While Europe and the United States (and their constitutional monarchies and multi-party “democracies”) cultivated despots in Iran, Egypt, the Gulf, the Middle East, South Vietnam, Cambodia, South Korea, Chile, Argentina, Guatemala, Nicaragua, Uruguay, the Dominican Republic, Haiti, Brazil, Kenya, South Africa, Indonesia and so many other unfortunate places, the Soviet Union stood by the Cuban, Nicaraguan, Tanzanian and North Vietnamese revolutions, it supported the leaders, true heroes and liberators, such as Patrice Lumumba of Congo and President Salvador Allende of Chile.
Both of us – Noam Chomsky and I – came to the conclusion during our recent debate at the MIT that the standards of living in Riga, Prague or East Berlin were “allowed to be” significantly higher than in Moscow, while those of Tashkent or Samarkand were just marginally lower. The standard of living in the colonies and the client states of the West were ten, twenty, even a hundred times lower than those in Washington, Paris or London, often resulting in the loss of millions of human lives due to misery, even famines.
I calculated that some 55 million lives have been lost since the Second World War as a result of Western colonialism, neocolonialism, direct invasions, sponsored coups and other acts of international terror. I am probably grossly under-estimating the numbers, as there were lives lost to famines, terrible mismanagement, and the outright misery triggered by Western imperialism and neo-colonialism.

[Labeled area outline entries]

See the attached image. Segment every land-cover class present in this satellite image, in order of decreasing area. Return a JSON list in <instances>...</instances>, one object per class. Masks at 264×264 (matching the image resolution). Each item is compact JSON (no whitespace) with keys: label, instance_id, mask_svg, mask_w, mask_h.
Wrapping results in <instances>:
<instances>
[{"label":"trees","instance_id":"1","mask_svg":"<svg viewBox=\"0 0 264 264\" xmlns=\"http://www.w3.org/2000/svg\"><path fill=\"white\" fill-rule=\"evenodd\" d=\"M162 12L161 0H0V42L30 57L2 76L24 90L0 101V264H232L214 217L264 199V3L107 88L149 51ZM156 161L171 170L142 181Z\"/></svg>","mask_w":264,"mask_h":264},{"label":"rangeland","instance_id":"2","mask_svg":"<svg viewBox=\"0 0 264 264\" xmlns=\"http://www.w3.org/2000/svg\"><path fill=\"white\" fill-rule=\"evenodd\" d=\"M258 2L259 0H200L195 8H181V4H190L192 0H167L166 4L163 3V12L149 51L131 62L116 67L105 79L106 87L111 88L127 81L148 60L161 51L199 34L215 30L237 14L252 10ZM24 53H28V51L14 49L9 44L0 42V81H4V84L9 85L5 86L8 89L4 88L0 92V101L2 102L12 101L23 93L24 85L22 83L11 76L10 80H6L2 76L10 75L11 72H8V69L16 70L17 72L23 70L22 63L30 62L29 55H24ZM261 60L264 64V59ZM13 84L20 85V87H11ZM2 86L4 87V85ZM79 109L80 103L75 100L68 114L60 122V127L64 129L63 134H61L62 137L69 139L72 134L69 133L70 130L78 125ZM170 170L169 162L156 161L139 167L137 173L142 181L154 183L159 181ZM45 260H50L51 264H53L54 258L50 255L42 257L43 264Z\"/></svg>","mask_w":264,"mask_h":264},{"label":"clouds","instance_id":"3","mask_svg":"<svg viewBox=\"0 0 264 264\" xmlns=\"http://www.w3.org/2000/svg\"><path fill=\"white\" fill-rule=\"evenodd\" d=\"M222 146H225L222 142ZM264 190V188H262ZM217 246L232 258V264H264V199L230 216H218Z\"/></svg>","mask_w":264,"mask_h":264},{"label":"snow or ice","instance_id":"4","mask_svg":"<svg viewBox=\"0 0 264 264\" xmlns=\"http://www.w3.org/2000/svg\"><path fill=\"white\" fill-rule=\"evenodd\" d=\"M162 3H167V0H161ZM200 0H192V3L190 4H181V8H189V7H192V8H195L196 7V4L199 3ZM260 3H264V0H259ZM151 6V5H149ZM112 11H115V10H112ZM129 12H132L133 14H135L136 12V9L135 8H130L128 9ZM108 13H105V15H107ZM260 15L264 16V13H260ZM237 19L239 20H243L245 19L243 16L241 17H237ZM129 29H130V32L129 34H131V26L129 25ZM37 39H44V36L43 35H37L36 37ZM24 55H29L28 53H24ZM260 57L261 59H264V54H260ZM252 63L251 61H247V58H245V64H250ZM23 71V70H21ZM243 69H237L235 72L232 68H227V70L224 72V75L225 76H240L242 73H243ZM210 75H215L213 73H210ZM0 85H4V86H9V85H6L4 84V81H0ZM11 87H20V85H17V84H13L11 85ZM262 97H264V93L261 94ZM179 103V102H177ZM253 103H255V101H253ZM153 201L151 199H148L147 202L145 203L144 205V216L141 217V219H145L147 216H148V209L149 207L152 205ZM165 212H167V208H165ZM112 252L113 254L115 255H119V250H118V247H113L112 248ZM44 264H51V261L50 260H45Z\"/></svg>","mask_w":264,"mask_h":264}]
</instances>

:: LIST OF TASKS ::
1/ In the passage on Western colonialism, how many lives does the writer calculate have been lost since the Second World War?
2/ From the passage on Western colonialism, copy the part that opens with the words containing "Both of us –" and closes with "misery, even famines.".

:: TASK RESPONSES ::
1/ Some 55 million.

2/
Both of us – Noam Chomsky and I – came to the conclusion during our recent debate at the MIT that the standards of living in Riga, Prague or East Berlin were “allowed to be” significantly higher than in Moscow, while those of Tashkent or Samarkand were just marginally lower. The standard of living in the colonies and the client states of the West were ten, twenty, even a hundred times lower than those in Washington, Paris or London, often resulting in the loss of millions of human lives due to misery, even famines.